When Janeway left in March 1986, Mr. Taylor attributed the resignation to "differences in style." In January 2010, he said simply: "I liked Janeway, but there was something that just didn't click."
"Bill liked to be at his desk by 7:30 each morning," Driscoll said. "When I was editor, I generally met with him by 8 a.m. daily. He never told me what to put in the paper, what to play up or down. He just wanted to be briefed. He had what he called a no-surprises rule. On big stories, there never was an argument over extra space or how many reporters we would send scurrying out of town."
While many will measure Mr. Taylor's accomplishments in Pulitzers won or on the strength of the Globe's balance sheets, he saw as perhaps his greatest legacy the steps taken on his watch to diversify the newsroom through the hiring and promotion of women and minorities.
"I think it made for a better paper and gave opportunities to groups that hadn't had access to good jobs and management," he said in the interview.
Even when he was publisher and chairman, Mr. Taylor was often the first to arrive each morning. He would page through the Globe, assessing the news and gauging revenues with just a glance at the advertising.
"He knew how much the paper made that day," said William F. Connolly, the director of Globe Santa and a former vice president of administration at the Globe who got his start as an assistant and driver to the Taylors. "Just seeing him go through the pages and be able to say, 'This is a profitable day' or 'This isn't a profitable day,' was something."
Mr. Taylor also went through the building each day. Rather than rely solely on top managers, he counted on a chorus of conversations to keep apprised of how his newspaper and employees were faring.
"Bill Taylor was a very compassionate individual," said Richard Ockerbloom, a former Globe president. "He knew almost everyone by name, and he was very visible in all departments of the newspaper. If he learned of someone's illness or a problem they were dealing with within their family, he would take the time to talk with them and see if there was a way he could help."

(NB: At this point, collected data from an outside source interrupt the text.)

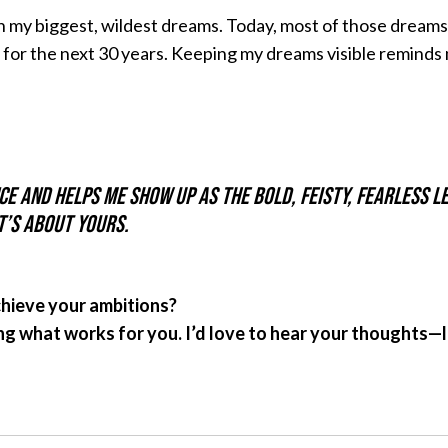
ith my biggest, wildest dreams. Today, most of those dream
 for the next 30 years. Keeping my dreams visible reminds
e and helps me show up as the bold, feisty, fearless le
t’s about yours.
chieve your ambitions?
ing what works for you. I’d love to hear your thoughts—l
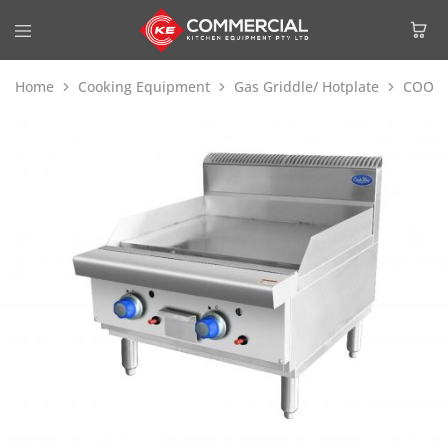
Home
Cooking Equipment
Gas Griddle/ Hotplate
COOKR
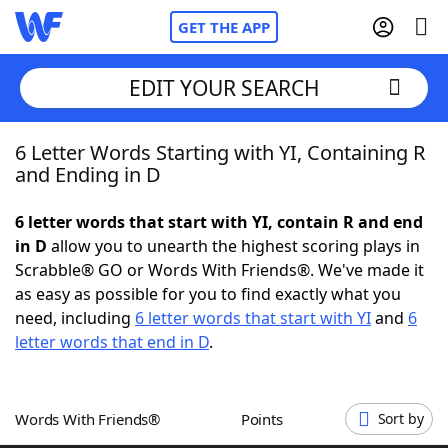
GET THE APP
EDIT YOUR SEARCH
6 Letter Words Starting with YI, Containing R
Home
and Ending in D
Words With Friends
Cheat
6 letter words that start with YI, contain R and end
in D
allow you to unearth the highest scoring plays in
NYT Crossplay Cheat
Scrabble® GO or Words With Friends®. We've made it
as easy as possible for you to find exactly what you
Scrabble
Helpers
need, including
6 letter words that start with YI
and
6
letter words that end in D
.
Today's NYT Games
Hints & Answers
Words With Friends®
Points
Sort by
Word Games
Helpers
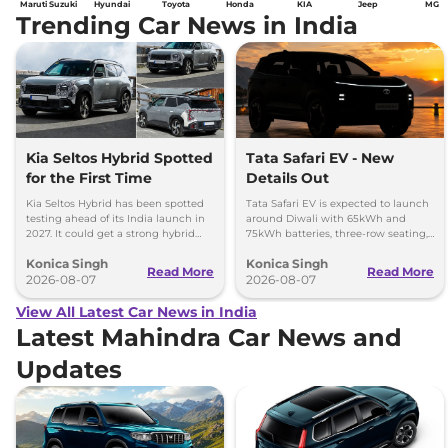
Maruti Suzuki
Hyundai
Toyota
Honda
KIA
Jeep
MG
Trending Car News in India
Kia Seltos Hybrid Spotted
Tata Safari EV - New
for the First Time
Details Out
Kia Seltos Hybrid has been spotted
Tata Safari EV is expected to launch
testing ahead of its India launch in
around Diwali with 65kWh and
2027. It could get a strong hybrid
75kWh batteries, three-row seating,
engine, e-AWD and new features.
advanced features and up to 627km
Konica Singh
Konica Singh
range.
Read More
Read More
2026-08-07
2026-08-07
View All Latest Car News in India
Latest Mahindra Car News and
Updates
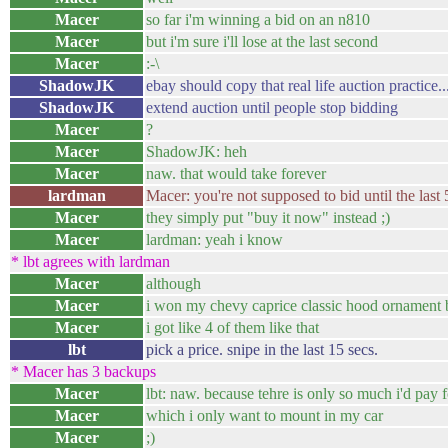
Macer
so far i'm winning a bid on an n810
Macer
but i'm sure i'll lose at the last second
Macer
:-\
ShadowJK
ebay should copy that real life auction practice..
ShadowJK
extend auction until people stop bidding
Macer
?
Macer
ShadowJK: heh
Macer
naw. that would take forever
lardman
Macer: you're not supposed to bid until the last 
Macer
they simply put "buy it now" instead ;)
Macer
lardman: yeah i know
* lbt agrees with lardman
Macer
although
Macer
i won my chevy caprice classic hood ornament by
Macer
i got like 4 of them like that
lbt
pick a price. snipe in the last 15 secs.
* Macer has 3 backups
Macer
lbt: naw. because tehre is only so much i'd pay 
Macer
which i only want to mount in my car
Macer
;)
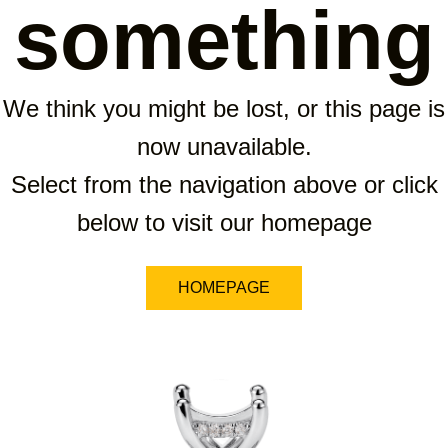
something
We think you might be lost, or this page is
now unavailable.
Select from the navigation above or click
below to visit our homepage
HOMEPAGE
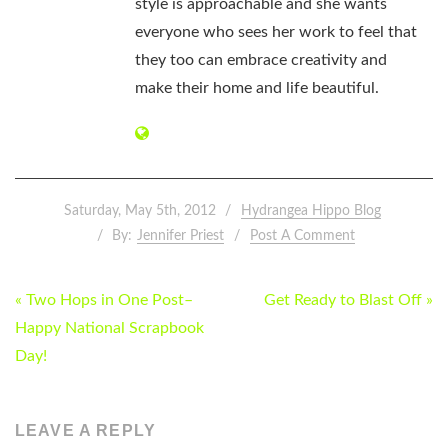
style is approachable and she wants
everyone who sees her work to feel that
they too can embrace creativity and
make their home and life beautiful.
Saturday, May 5th, 2012
Hydrangea Hippo Blog
By:
Jennifer Priest
Post A Comment
POST
« Two Hops in One Post–
Get Ready to Blast Off »
NAVIGATION
Happy National Scrapbook
Day!
LEAVE A REPLY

In addition to his wife and sister, Mr. Taylor leaves three sons, William Davis Taylor of Wellesley, Edmund Coxe Taylor of San Francisco, and Augustus Rumrill Taylor of Maui, Hawaii; four siblings from his father's second marriage, Margaret Taylor Kane of New Haven, Conn., Wendy Taylor Patriquin of South Natick, Thomas M. Taylor of Edgartown, and James M. Taylor of York, Maine; and four grandchildren.
The family will hold a private funeral and announce a public memorial service for Mr. Taylor, who during the January 2010 interview was as proper as ever, reminiscing about his career while sitting in a State Street office that was as uncluttered as any he occupied at the Globe, where he was reputed to keep the tidiest desk in the building.
"The principal thing that I'd like to say is that we had fun," Mr. Taylor said. "Everybody came away with a good feeling. That is what I miss most."